Brakowało centymetrów, żeby pieszy zginął na przejściu

Zabrakło kilkudziesięciu centymetrów, a dziś prawdopodobnie informowalibyśmy o kolejnej tragedii na drodze. Na przejściu dla pieszych przy ul. Dolna Wilda w Poznaniu, kierowca o mało nie przejechał pieszego. W ostatniej chwili odbił, ominął pieszego i odjechał. Sprawa trafiła na policję.

Do tego wykroczenia drogowego doszło w ostatni piątek, 3 lutego, ok. godziny 19.00, przy ul. Dolna Wilda w Poznaniu. Czytelnik, który poinformował nas o sprawie, przechodził na oświetlonym przejściu dla pieszych. Był już w jego połowie, gdy z prawej strony, tuż przed jego nogami przejechał samochód. Kierowca, aby nie uderzyć w przechodnia odbił w prawo i ostatniej chwili ominął człowieka.

Podobne nieustępowanie pierwszeństwa czy to na przejściu, czy przejeździe rowerowym jest nagminne i spotyka mnie, bądź jestem świadkiem takich sytuacji kilka razy w tygodniu.

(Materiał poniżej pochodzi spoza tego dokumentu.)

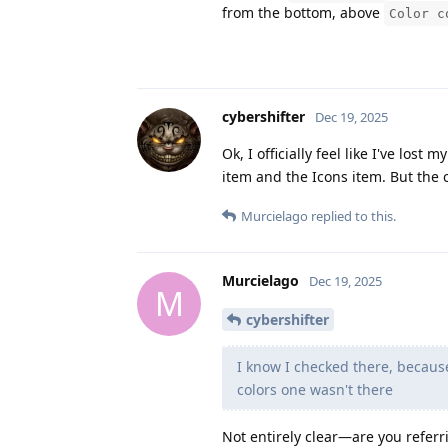
from the bottom, above
Color c
cybershifter
Dec 19, 2025
Ok, I officially feel like I've lo
item and the Icons item. But the c
Murcielago
replied to this.
Murcielago
Dec 19, 2025
M
cybershifter
I know I checked there, becaus
colors one wasn't there
Not entirely clear—are you referri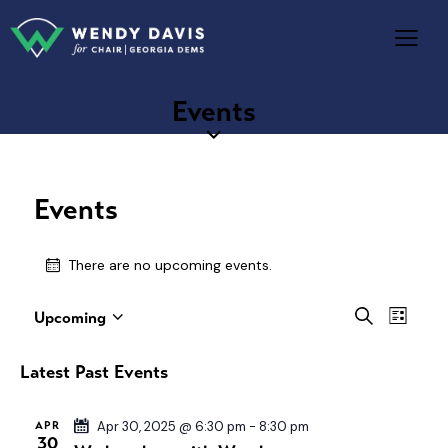
Events
Events
There are no upcoming events.
E
E
S
Upcoming
L
S
e
v
v
i
a
e
e
s
e
Latest Past Events
r
l
t
n
n
c
e
t
h
t
APR
Apr 30, 2025 @ 6:30 pm
-
8:30 pm
c
V
30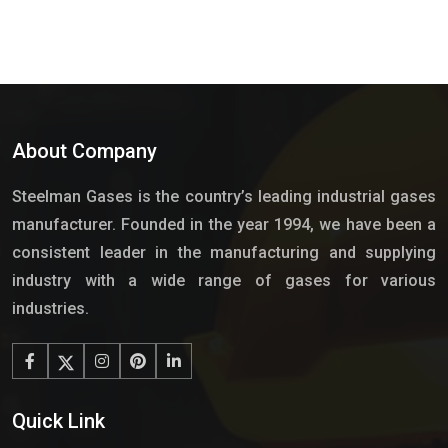
About Company
Steelman Gases is the country’s leading industrial gases
manufacturer. Founded in the year 1994, we have been a
consistent leader in the manufacturing and supplying
industry with a wide range of gases for various
industries.
Quick Link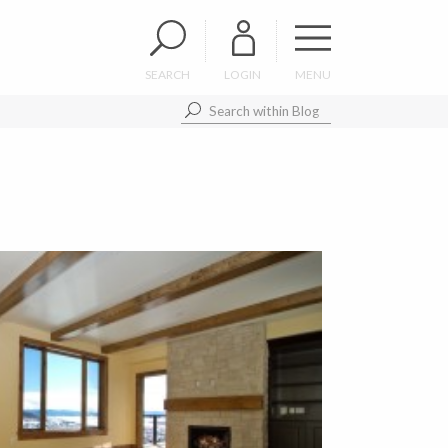
SEARCH
LOGIN
MENU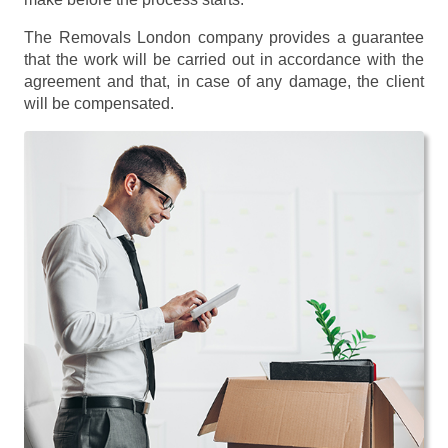
The Removals London company provides a guarantee
that the work will be carried out in accordance with the
agreement and that, in case of any damage, the client
will be compensated.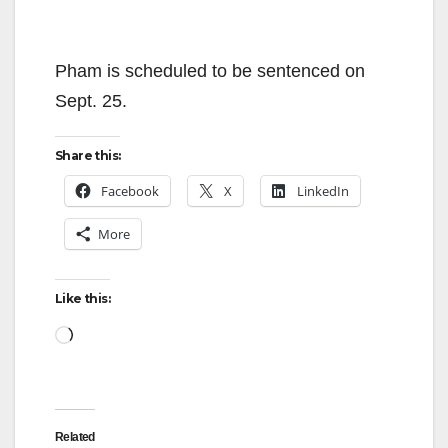
Pham is scheduled to be sentenced on
Sept. 25.
Share this:
Facebook
X
LinkedIn
More
Like this:
Loading…
Related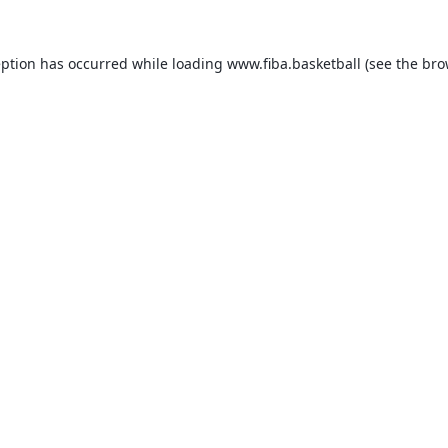
eption has occurred while loading
www.fiba.basketball
(see the
bro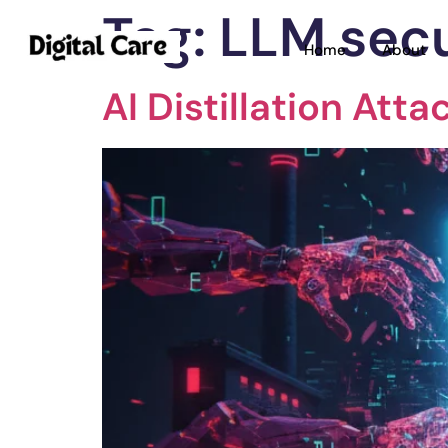
Tag:
LLM secu
Home
About
AI Distillation Att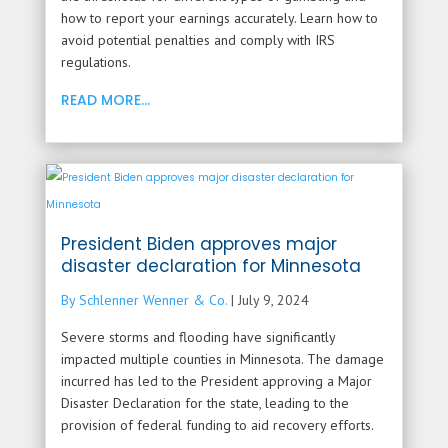
how to report your earnings accurately. Learn how to
avoid potential penalties and comply with IRS
regulations.
READ MORE...
President Biden approves major
disaster declaration for Minnesota
By Schlenner Wenner & Co.
|
July 9, 2024
Severe storms and flooding have significantly
impacted multiple counties in Minnesota. The damage
incurred has led to the President approving a Major
Disaster Declaration for the state, leading to the
provision of federal funding to aid recovery efforts.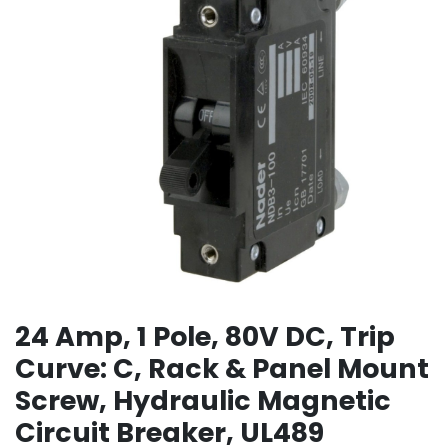
24 Amp, 1 Pole, 80V DC, Trip
Curve: C, Rack & Panel Mount
Screw, Hydraulic Magnetic
Circuit Breaker, UL489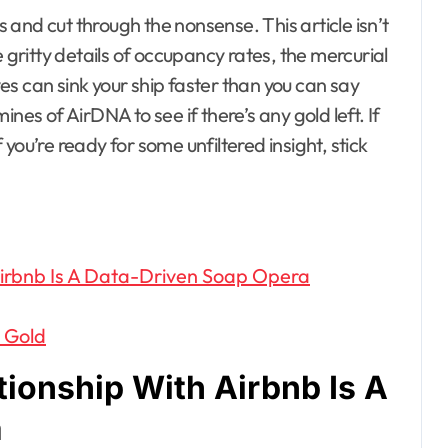
cs and cut through the nonsense. This article isn’t
e gritty details of occupancy rates, the mercurial
s can sink your ship faster than you can say
nes of AirDNA to see if there’s any gold left. If
f you’re ready for some unfiltered insight, stick
irbnb Is A Data-Driven Soap Opera
l Gold
ionship With Airbnb Is A
a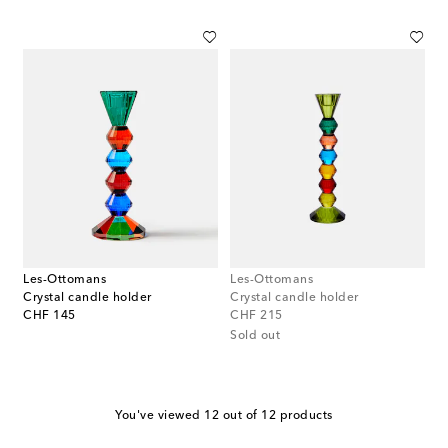
Les-Ottomans
Les-Ottomans
Crystal candle holder
Crystal candle holder
original price
original price
CHF 145
CHF 215
Sold out
You've viewed 12 out of 12 products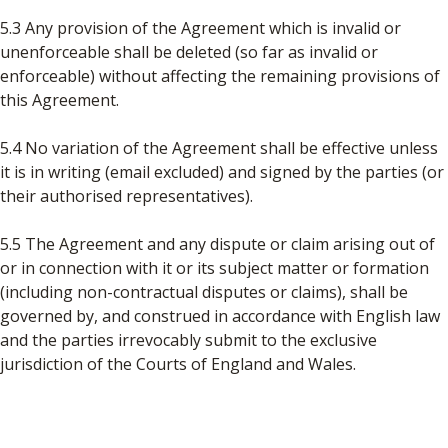
5.3 Any provision of the Agreement which is invalid or
unenforceable shall be deleted (so far as invalid or
enforceable) without affecting the remaining provisions of
this Agreement.
5.4 No variation of the Agreement shall be effective unless
it is in writing (email excluded) and signed by the parties (or
their authorised representatives).
5.5 The Agreement and any dispute or claim arising out of
or in connection with it or its subject matter or formation
(including non-contractual disputes or claims), shall be
governed by, and construed in accordance with English law
and the parties irrevocably submit to the exclusive
jurisdiction of the Courts of England and Wales.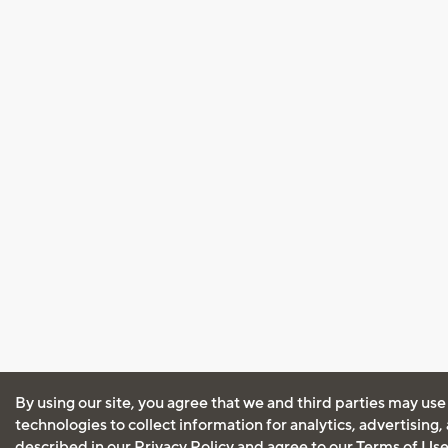
By using our site, you agree that we and third parties may use
technologies to collect information for analytics, advertising
described in our
Privacy Policy
and agree to our
Terms of Us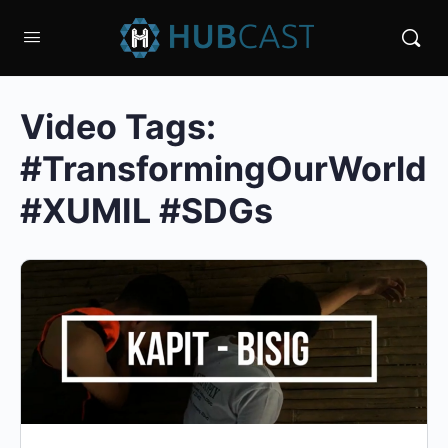
Video Tags:
#TransformingOurWorld
#XUMIL #SDGs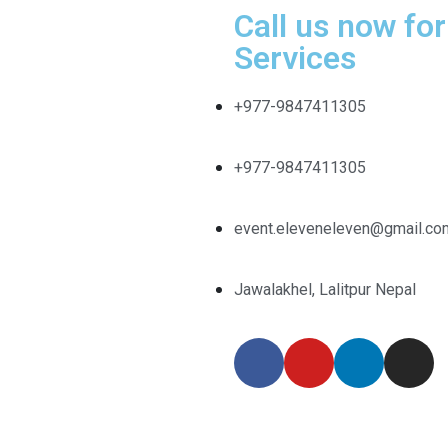
Call us now for
Services
+977-9847411305
+977-9847411305
event.eleveneleven@gmail.co
Jawalakhel, Lalitpur Nepal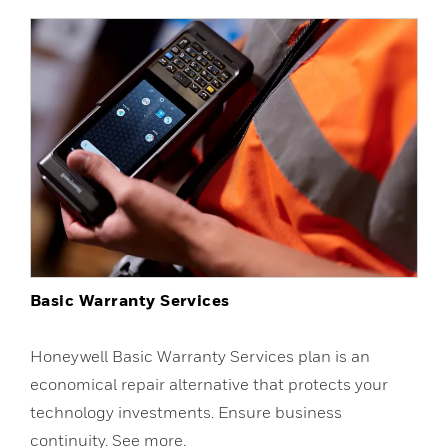
Basic Warranty Services
Honeywell Basic Warranty Services plan is an
economical repair alternative that protects your
technology investments. Ensure business
continuity. See more.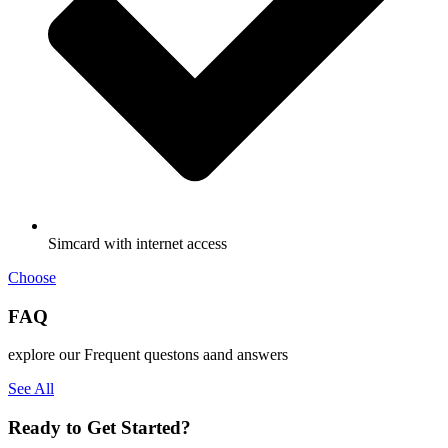
Simcard with internet access
Choose
FAQ
explore our Frequent questons aand answers
See All
Ready to Get Started?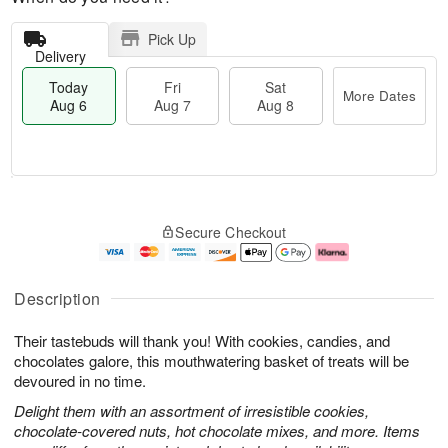
Pick Up
Delivery
Today
Fri
Sat
More Dates
Aug 6
Aug 7
Aug 8
M
T
S
o
o
F
Secure Checkout
a
r
d
ri
t
e
a
A
A
D
y
u
u
a
A
g
Description
g
t
u
7
8
e
g
Their tastebuds will thank you! With cookies, candies, and
s
6
chocolates galore, this mouthwatering basket of treats will be
devoured in no time.
Delight them with an assortment of irresistible cookies,
chocolate-covered nuts, hot chocolate mixes, and more. Items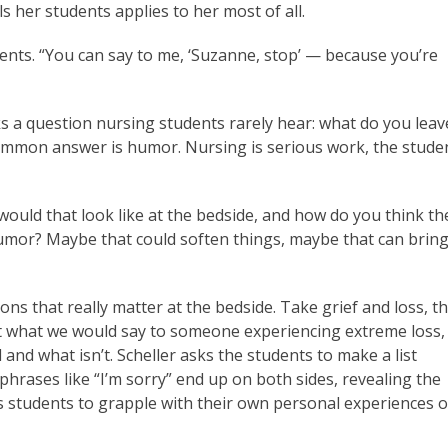
lls her students applies to her most of all.
tudents. “You can say to me, ‘Suzanne, stop’ — because you’re
ks a question nursing students rarely hear: what do you leav
ommon answer is humor. Nursing is serious work, the stude
ould that look like at the bedside, and how do you think th
humor? Maybe that could soften things, maybe that can bring
ons that really matter at the bedside. Take grief and loss, t
t what we would say to someone experiencing extreme loss,
and what isn’t. Scheller asks the students to make a list
 phrases like “I’m sorry” end up on both sides, revealing the
ads students to grapple with their own personal experiences o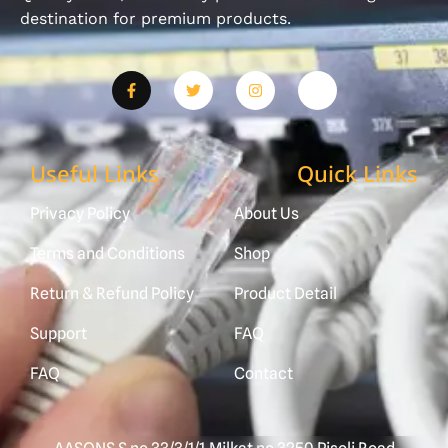
destination for premium products.
Useful Links
Quick Links
Privacy Policy
About Us
Terms and Conditions
Shop
Return & Refund Policy
Product Detail
Support
FAQ
FAQ
Contact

Chciałbym czuć się bezpiecznie i swobodnie chodząc pieszo czy dojeżdżając na rowerze. Mam więc apel do kierowców (też nim bywam) aby nie wjeżdżali na przejścia dla pieszych bez upewnienia się czy ktoś nie chce akurat z takiego przejścia skorzystać – napisał do nas w mailu czytelnik.

Cała sytuację nagrał na samochodową kamerę inny kierowca, który z przeciwległej strony jechał ulicą. To on udostępnił film, aby pomóc namierzyć sprawcę wykroczenia.

Wykroczenie zgłosiłem oczywiście na Policję. Proszę o zgłaszanie się ewentualnych świadków tego zdarzenia – napisał nasz czytelnik.

Jeśli ktoś widział to zdarzenie, albo rozpoznaje samochód, może zgłosić ten fakt na policję. Stróże prawa zapewniają anonimowość.